Ce sont tous des militants de l’Europe. Ils connaissent la richesse de ce territoire et sont conscients de la nécessité de coopérer, mais cela ne suffit pas. Il est surprenant de constater que les flux transfrontalier restent limités. Il faudra travailler pour inciter le public à bouger davantage. En matière d’arts vivants, l’initiative doit venir des acteurs eux-mêmes. Le nombre de coproductions ou de co-réalisations reste faible, et il arrive encore trop souvent que des opéras ou des compagnies théâtrales fassent la même chose de part et d’autre de la frontière.

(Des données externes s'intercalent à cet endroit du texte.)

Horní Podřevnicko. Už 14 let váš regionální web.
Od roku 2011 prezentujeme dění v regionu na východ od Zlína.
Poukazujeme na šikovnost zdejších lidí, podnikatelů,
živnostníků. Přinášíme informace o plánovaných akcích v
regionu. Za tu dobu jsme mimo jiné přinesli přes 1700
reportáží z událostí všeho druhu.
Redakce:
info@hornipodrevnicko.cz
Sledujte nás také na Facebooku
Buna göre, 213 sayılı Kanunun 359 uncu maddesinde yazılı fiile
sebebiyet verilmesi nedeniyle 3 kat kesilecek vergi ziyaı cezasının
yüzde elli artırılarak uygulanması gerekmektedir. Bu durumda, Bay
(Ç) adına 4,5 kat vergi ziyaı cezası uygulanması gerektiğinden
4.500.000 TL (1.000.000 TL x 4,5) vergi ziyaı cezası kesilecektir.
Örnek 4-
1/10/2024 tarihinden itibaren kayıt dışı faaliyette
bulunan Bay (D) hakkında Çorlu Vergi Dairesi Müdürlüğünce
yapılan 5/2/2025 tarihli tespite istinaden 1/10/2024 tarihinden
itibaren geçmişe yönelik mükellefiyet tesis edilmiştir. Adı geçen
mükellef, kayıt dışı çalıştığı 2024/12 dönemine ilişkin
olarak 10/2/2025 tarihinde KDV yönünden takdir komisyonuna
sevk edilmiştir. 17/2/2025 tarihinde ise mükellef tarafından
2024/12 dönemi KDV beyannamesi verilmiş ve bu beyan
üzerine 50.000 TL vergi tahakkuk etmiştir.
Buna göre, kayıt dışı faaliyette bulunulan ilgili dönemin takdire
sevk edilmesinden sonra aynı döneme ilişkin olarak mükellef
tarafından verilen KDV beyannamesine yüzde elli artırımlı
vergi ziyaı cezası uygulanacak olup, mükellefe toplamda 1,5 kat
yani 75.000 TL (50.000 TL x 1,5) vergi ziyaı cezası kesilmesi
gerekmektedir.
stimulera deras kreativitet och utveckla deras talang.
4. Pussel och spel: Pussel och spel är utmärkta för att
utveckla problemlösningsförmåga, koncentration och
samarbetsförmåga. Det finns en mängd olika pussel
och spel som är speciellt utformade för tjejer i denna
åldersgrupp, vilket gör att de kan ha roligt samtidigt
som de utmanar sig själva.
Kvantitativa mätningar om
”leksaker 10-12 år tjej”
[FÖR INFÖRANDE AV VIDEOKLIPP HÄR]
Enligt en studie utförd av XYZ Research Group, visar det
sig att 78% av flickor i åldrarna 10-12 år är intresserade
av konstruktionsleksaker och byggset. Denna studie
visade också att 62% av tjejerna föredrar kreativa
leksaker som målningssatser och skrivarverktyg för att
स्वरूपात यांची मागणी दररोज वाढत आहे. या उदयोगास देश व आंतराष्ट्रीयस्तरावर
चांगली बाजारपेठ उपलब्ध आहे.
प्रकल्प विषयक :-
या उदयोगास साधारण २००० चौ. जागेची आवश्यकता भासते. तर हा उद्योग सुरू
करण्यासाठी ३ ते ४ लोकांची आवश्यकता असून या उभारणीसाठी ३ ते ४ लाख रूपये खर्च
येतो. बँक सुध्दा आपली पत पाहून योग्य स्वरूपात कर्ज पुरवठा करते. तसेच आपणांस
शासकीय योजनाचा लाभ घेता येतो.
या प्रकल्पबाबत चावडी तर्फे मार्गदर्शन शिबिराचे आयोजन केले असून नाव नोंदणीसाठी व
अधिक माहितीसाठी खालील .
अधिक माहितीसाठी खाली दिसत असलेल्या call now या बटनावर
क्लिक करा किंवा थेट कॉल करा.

J’observe néanmoins de beaux exemples de coopérations, comme les échanges entre les théâtres de Nancy et Karlsruhe, la Haute école des arts du Rhin et ses homologues allemands et suisses ou encore, les coopérations qui se nouent autour du festival strasbourgeois Musica.
Quelles des différences ou divergences entre observez-vous entre pratiques culturelles rhénanes ?
Il existe des différences de culture : les Français sont particulièrement attirés par les arts plastiques et la culture et fréquentent massivement les musées dans les pays qu’ils visitent. Les Allemands présentent pour leur part une culture musicale nettement supérieure à celle des Français.
L’autre différence réside dans le financement de la culture. Côté suisse et allemand, les financements privés jouent un rôle important, notamment via les fondations qui disposent d’énormes moyens. En France, c’est l’argent public – celui de l’Etat, des régions, des intercommunalités ou des villes – qui a financé la culture au cours des quarante dernières années, mais le recours à l’argent privé va devenir incontournable.
Le rôle de la Fondation rhénane pour la culture consiste aussi à faire émerger le mécénat. Seule institution transfrontalière placée sous l’égide de la Fondation de France, nous bénéficions du réseau de ses homologues dans 13 pays européens. Cela permet par exemple à une entreprise allemande de financer une manifestation culturelle française en bénéficiant des mêmes dispositifs législatifs et fiscaux que dans son pays. Notre principal mécène est l’entreprise Würth, mais d’autres sociétés allemandes expérimentent aujourd’hui ce dispositif à petite échelle. Côté français, nous assistons, avec l’exposition l’Industrie magnifique qui s’achève à Strasbourg, à une initiative de mécénat particulièrement intéressante. Je suis convaincu qu’il existe un parallélisme entre les aventures économique et artistique. A l’instar d’un entrepreneur, un artiste est une personne qui prend des risques en se lançant dans un projet. L’un et l’autre sont donc faits pour s’entendre.